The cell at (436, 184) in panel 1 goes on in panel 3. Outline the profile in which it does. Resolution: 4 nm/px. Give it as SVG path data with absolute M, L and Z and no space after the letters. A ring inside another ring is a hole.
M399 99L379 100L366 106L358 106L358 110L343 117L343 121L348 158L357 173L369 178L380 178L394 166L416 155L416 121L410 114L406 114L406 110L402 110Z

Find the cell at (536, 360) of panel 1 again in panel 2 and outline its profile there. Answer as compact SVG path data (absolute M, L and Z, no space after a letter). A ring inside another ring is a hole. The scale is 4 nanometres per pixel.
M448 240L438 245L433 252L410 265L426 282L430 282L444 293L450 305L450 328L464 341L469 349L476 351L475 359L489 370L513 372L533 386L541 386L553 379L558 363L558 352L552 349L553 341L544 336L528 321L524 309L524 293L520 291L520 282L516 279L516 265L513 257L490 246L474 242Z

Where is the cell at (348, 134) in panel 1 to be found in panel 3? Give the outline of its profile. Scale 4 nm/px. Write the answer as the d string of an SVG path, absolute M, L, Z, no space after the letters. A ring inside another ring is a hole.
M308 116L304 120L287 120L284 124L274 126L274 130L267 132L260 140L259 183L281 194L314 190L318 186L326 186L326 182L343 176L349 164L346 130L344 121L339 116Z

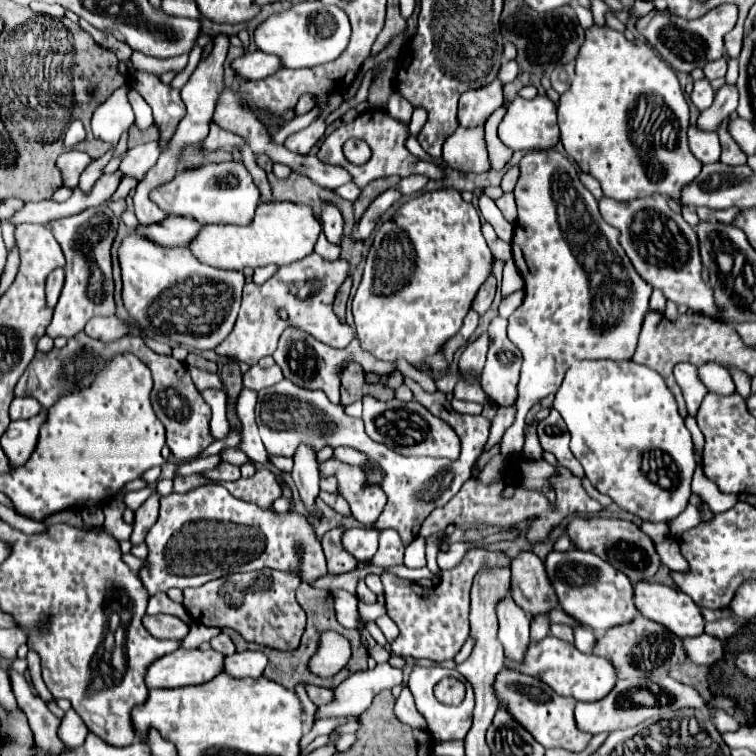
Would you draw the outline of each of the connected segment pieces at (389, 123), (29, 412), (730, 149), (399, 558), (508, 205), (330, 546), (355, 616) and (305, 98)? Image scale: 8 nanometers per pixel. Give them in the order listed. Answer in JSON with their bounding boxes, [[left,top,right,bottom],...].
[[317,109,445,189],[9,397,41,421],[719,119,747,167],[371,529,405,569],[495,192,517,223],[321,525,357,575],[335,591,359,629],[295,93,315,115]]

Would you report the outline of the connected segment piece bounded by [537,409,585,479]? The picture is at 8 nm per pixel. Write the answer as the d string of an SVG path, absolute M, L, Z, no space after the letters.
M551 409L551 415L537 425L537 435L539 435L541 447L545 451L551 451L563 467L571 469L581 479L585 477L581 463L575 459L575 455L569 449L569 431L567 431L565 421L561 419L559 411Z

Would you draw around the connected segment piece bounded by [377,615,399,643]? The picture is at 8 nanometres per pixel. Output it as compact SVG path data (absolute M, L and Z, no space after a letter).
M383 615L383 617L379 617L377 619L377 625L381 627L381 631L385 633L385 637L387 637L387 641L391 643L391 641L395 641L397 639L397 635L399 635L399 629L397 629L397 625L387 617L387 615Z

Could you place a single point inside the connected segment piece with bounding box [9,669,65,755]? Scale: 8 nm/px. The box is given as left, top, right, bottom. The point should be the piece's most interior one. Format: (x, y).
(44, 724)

# WHAT TO DO
Copy the data character for character, but drop all pictures from the copy.

# RESPONSE TO THIS EXERCISE
The cell at (436, 184) in panel 1 goes on in panel 3. Outline the profile in which it does. Resolution: 4 nm/px. Give it as SVG path data with absolute M, L and Z and no space after the letters. A ring inside another ring is a hole.
M399 99L379 100L366 106L358 106L358 110L343 117L343 121L348 158L357 173L369 178L380 178L394 166L416 155L416 121L410 114L406 114L406 110L402 110Z

Find the cell at (536, 360) of panel 1 again in panel 2 and outline its profile there. Answer as compact SVG path data (absolute M, L and Z, no space after a letter). A ring inside another ring is a hole. The scale is 4 nanometres per pixel.
M448 240L438 245L433 252L410 265L426 282L430 282L444 293L450 305L450 328L464 341L469 349L476 351L475 359L489 370L513 372L533 386L541 386L553 379L558 363L558 352L552 349L553 341L544 336L528 321L524 309L524 293L520 291L520 282L516 279L516 265L513 257L490 246L474 242Z

Where is the cell at (348, 134) in panel 1 to be found in panel 3? Give the outline of its profile. Scale 4 nm/px. Write the answer as the d string of an SVG path, absolute M, L, Z, no space after the letters. A ring inside another ring is a hole.
M308 116L304 120L287 120L284 124L274 126L274 130L267 132L260 140L259 183L281 194L314 190L318 186L326 186L326 182L343 176L349 164L346 130L344 121L339 116Z

Would you draw the outline of each of the connected segment pieces at (389, 123), (29, 412), (730, 149), (399, 558), (508, 205), (330, 546), (355, 616) and (305, 98)? Image scale: 8 nanometers per pixel. Give them in the order listed. Answer in JSON with their bounding boxes, [[left,top,right,bottom],...].
[[317,109,445,189],[9,397,41,421],[719,119,747,167],[371,529,405,569],[495,192,517,223],[321,525,357,575],[335,591,359,629],[295,93,315,115]]

Would you report the outline of the connected segment piece bounded by [537,409,585,479]? The picture is at 8 nm per pixel. Write the answer as the d string of an SVG path, absolute M, L, Z, no space after the letters.
M551 409L551 415L537 425L537 435L539 435L541 447L545 451L551 451L563 467L571 469L581 479L585 477L581 463L575 459L575 455L569 449L569 431L567 431L565 421L561 419L559 411Z

Would you draw around the connected segment piece bounded by [377,615,399,643]? The picture is at 8 nanometres per pixel. Output it as compact SVG path data (absolute M, L and Z, no space after a letter).
M383 615L383 617L379 617L377 619L377 625L381 627L381 631L385 633L385 637L387 637L387 641L391 643L391 641L395 641L397 639L397 635L399 635L399 629L397 629L397 625L387 617L387 615Z

Could you place a single point inside the connected segment piece with bounding box [9,669,65,755]? Scale: 8 nm/px. The box is given as left, top, right, bottom. The point should be the piece's most interior one. Format: (x, y).
(44, 724)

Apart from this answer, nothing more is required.